The first comment coming from MFSA was that there is a pressing need for more ‘financial literacy’ by retail investors. It emphasised that investors should read and understand the Prospectus issued by companies when issuing shares or bonds. Issuers are required by the Listing Rules to state the foreseable risks associated with the financial instrument and investors are to take careful note of them. Although investors might not read the entire document, investors are strongly advised to read the Summary Note which is present in each prospectus. In addition, retail investors should seek professional advice, before taking any decision.
The committee asked MFSA to define ‘execution only’, a term commonly used when buying a financial instrument. It is a term introduced by the financial services regulator to describe sales where a consumer has requested a specific investment – and has chosen not to receive advice at that time. ‘Execution only’ applies when:
- The Product is not cosidered as ‘complex’;
- Investment decision would come solely from the client (investor);
- No previous warnings on the product were announced;
- There is no conflict of interest by the financial advisor
MFSA confirmed that financial intermediaries are neither legally obliged to provide advice to clients in execution only cases, nor to alert investors when a financial product is not performing well.
MASS also asked the panel to define a complex product.

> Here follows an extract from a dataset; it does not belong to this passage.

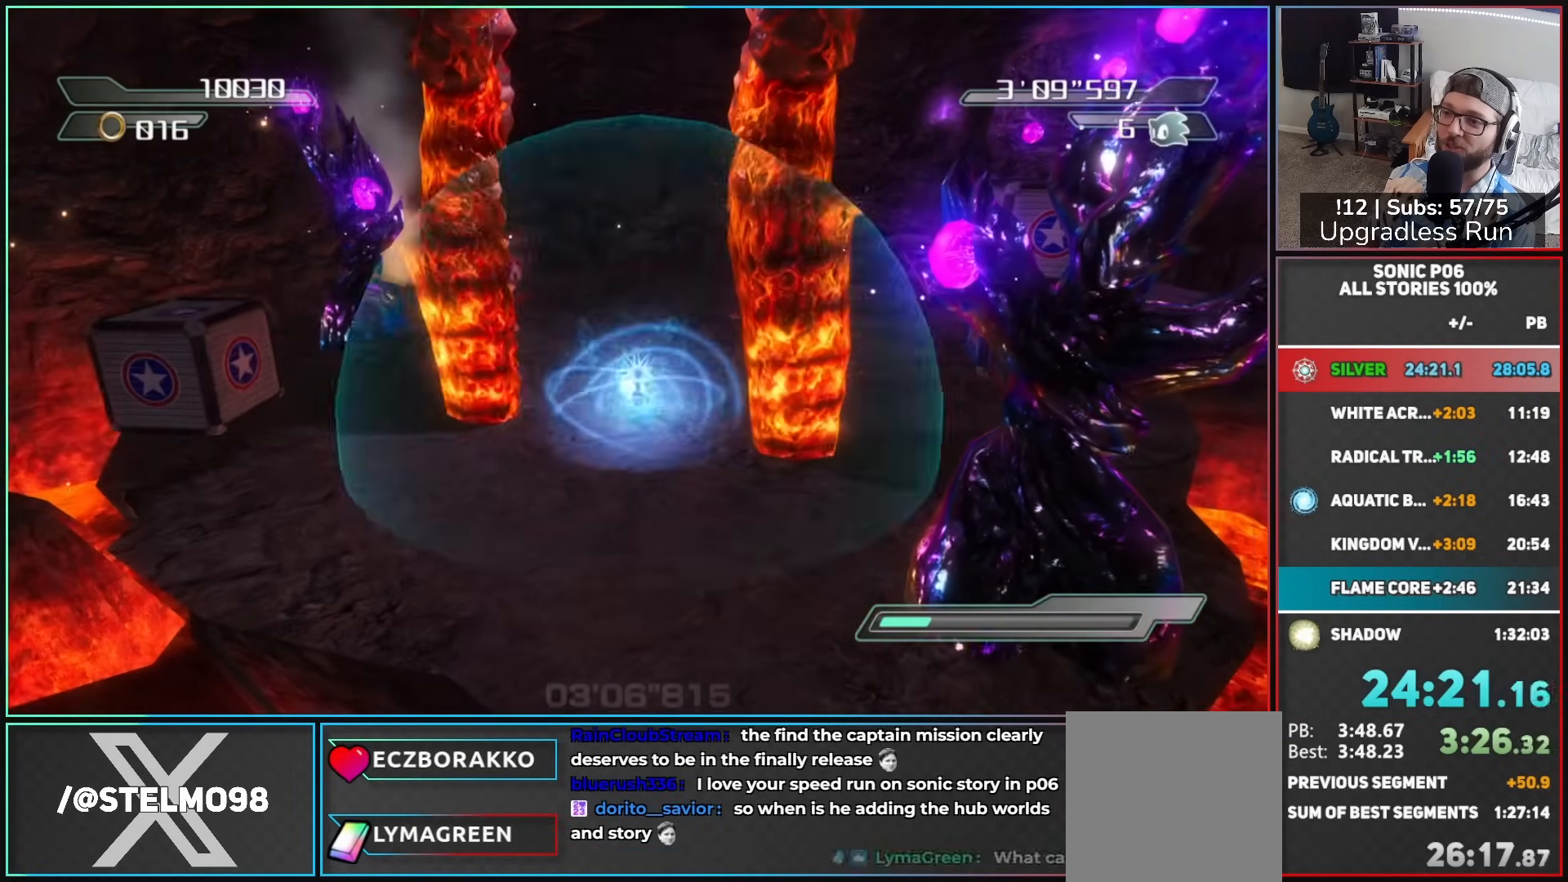
{"buttons": ["R2"], "left_stick": "up-right", "right_stick": "center", "button_events": [[67, "R2", "down"], [400, "R2", "up"], [483, "R2", "down"]]}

MFSA admitted that it is not easy to define a complex product, but an example would be one whose value cannot be easily determined. Looking at it from one end of a scale, the most clear example of the ‘least complex’ investiment is a bank account. This would be followed by a ‘treasury bond’ issue, and others follow up the scale of complexity.
MFSA confirmed that financial intermediaries are legally required to carry out investor ‘tests’ in the following scenarios to determine the suitability of an investiment for a particular investor.
- An Appropriateness Test in the case of a complex product. In these circumstances the investor would require knowledge and experience.
- A Suitability Test is required when a financial product is communicated to prospective investors through an advertisement and the financial intermediary will be providing portfolio management.
On MASS’s comments about financial intermediaries’ ethics of conduct, MFSA said it has set up a new Conduct Supervisory Unit, to monitor their operations.
Another question put by MASS was about companies that issue bonds, whose value is much higher than their market capitalisation. MFSA considers such situations; however, it reiterated that the Regulator does not assess the risks associated with a bond issue: it merely ensures that risks are published in the prospectus.
MASS also asked why the Shareholder Register Information is no longer published in the Annual Report of companies. MFSA explained that this is no longer required by the updated Listing Rules.
Recent ‘Take-over bids’, were also refered to. These fall into two categories, namely ‘Voluntary’ and ‘Mandatory. In the case of a voluntary takeover, the bidder has to propose an offer to all shareholders with the same price. Mandatory takeover takes place when the bidder already owns the Major part of the organisation.
MASS asked whether the prospective bidder must commission an independent report regarding the valuation of the takeover. MFSA said the Listing Rules are not clear enough about this and are therefore liable to interpretation. The Rules are being amended to be more specific.